Because of author error, the following corrections have been issued for this article:

The label for “Absorption Varies” in Figure 2A should have referenced Table 2, not Table 1. The corrected Figure 2 is reprinted below.
The authors have also reported the following typographical error on page 1251: “antinatriuresis” should have been “natriuresis.” The corrected word is in boldface font in situ in the paragraph below from the article.

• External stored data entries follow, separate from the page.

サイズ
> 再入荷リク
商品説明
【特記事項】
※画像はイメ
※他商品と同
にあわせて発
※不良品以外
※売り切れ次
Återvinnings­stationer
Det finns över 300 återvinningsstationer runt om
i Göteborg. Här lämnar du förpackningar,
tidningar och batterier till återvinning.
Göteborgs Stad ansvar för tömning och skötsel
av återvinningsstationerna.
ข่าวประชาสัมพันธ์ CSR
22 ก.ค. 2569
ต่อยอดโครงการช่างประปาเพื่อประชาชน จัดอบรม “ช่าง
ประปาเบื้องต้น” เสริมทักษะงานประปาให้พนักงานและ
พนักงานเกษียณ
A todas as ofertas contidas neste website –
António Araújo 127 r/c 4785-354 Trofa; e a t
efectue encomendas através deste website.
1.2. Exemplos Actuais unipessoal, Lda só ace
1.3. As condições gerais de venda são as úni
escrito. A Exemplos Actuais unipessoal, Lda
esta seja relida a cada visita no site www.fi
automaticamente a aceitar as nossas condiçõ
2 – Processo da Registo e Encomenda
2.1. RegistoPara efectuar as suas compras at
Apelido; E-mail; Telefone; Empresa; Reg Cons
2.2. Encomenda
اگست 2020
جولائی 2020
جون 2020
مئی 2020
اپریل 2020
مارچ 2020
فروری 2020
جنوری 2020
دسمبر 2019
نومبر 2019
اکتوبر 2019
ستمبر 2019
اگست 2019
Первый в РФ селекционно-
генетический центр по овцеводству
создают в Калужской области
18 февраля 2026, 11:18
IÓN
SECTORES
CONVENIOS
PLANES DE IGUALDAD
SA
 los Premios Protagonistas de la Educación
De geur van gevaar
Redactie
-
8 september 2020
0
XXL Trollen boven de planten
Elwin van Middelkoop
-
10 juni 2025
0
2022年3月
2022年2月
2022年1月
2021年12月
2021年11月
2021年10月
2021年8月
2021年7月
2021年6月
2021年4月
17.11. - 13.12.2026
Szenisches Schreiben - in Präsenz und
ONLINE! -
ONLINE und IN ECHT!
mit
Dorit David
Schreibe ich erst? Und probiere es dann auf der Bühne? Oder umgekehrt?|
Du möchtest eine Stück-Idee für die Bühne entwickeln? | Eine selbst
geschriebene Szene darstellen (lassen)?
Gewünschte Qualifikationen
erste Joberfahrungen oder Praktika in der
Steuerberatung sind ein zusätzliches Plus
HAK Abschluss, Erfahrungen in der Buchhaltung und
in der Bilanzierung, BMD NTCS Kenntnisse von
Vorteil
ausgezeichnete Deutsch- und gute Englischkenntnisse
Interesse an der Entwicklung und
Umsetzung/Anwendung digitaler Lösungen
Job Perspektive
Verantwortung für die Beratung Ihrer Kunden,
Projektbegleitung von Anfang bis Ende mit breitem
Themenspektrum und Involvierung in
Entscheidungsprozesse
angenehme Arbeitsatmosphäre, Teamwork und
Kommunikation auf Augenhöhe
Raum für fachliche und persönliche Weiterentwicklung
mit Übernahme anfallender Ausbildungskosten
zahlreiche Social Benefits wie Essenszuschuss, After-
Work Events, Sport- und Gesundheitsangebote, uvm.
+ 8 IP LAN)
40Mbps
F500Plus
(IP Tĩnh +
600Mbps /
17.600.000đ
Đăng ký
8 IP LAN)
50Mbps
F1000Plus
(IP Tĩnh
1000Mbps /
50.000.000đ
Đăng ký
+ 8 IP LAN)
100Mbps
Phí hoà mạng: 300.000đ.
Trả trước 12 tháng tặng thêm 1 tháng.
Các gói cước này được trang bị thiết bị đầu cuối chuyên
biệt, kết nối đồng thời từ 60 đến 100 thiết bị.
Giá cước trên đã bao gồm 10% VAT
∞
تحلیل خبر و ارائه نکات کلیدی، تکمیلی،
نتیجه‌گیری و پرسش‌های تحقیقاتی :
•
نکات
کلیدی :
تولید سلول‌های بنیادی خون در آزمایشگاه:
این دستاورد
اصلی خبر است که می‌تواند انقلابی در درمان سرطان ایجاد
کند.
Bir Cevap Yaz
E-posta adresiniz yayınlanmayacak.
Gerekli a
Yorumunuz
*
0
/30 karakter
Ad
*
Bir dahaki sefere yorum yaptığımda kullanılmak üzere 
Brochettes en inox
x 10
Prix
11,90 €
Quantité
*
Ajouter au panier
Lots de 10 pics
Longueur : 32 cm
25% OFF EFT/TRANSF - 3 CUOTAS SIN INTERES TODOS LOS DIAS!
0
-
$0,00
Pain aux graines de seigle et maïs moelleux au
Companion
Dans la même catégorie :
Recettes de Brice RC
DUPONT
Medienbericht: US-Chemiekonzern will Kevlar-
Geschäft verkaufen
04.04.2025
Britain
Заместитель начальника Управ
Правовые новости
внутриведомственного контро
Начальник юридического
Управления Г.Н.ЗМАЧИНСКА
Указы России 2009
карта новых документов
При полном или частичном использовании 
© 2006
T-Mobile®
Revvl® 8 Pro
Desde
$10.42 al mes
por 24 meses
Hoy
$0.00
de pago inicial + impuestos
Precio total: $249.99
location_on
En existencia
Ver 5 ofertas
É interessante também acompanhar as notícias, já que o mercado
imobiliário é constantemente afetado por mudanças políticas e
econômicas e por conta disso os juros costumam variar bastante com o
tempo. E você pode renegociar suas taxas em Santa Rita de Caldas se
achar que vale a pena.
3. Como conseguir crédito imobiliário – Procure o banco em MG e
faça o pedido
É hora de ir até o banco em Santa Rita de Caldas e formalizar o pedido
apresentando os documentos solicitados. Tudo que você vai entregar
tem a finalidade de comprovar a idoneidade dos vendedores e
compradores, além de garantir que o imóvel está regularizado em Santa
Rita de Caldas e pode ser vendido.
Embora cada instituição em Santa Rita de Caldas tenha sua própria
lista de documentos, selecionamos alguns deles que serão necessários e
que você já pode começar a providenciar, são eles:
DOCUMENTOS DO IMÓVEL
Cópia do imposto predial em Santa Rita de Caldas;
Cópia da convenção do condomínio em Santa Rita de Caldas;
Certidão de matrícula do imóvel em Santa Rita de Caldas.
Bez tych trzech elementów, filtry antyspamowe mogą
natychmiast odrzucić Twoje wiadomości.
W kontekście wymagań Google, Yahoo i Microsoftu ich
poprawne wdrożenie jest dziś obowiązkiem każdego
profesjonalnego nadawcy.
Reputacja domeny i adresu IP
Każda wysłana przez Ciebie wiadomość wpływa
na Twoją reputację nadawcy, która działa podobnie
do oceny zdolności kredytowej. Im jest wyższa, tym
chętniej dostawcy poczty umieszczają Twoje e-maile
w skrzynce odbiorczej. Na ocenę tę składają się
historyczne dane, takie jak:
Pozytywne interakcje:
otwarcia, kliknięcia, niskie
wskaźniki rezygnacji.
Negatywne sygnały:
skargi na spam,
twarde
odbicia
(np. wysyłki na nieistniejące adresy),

“There are additional reasons that CKD is a loop diuretic–resistant state. Metabolic acidosis, which is frequently observed in uremia, depolarizes the membrane potential of proximal tubule cells (37), which also decreases organic anion secretion, an effect that may explain why diuretic secretion is enhanced by alkalosis (38). In addition to a shift in the dose-response curve, patients with CKD and those taking NSAIDs have a downward shift of the ceiling natriuresis, when expressed as absolute sodium excretion (rather than fractional). The mechanism for resistance attributable to NSAIDs is complex. Loop diuretic inhibition of NaCl reabsorption at the macula densa stimulates both renin secretion and prostaglandin (PG) production, the latter predominantly via cyclooxygenase-2 (39). When this happens, PG E2 feeds back on tubules, contributing to the resulting natriuresis by inhibiting NaCl transport along the thick ascending limb and collecting duct (40,41). NSAIDs block this PG-mediated natriuresis. When used chronically, NSAIDs increase the abundance and activity of NKCC2 along the thick ascending limb (42). Additionally, loop diuretics inhibit the second transporter isoform, NKCC1, mentioned above, which is also expressed by vascular smooth muscle cells; loop diuretics contribute to afferent arteriolar vasodilation by blocking this transporter (43), thus helping to maintain GFR despite a lower ECF volume. Again, this compensatory adaptation is largely dependent on PG production and can be blocked by NSAIDs. The clinical consequence of these effects is evident in the association between recent use of NSAIDs and risk for hospitalization in patients with heart failure (34). In fact, the combination of three classes of drugs that affect hemodynamics of the kidney, loop diuretics, angiotensin-converting inhibitors (or receptor blockers), and NSAIDs, is associated with AKI (44).”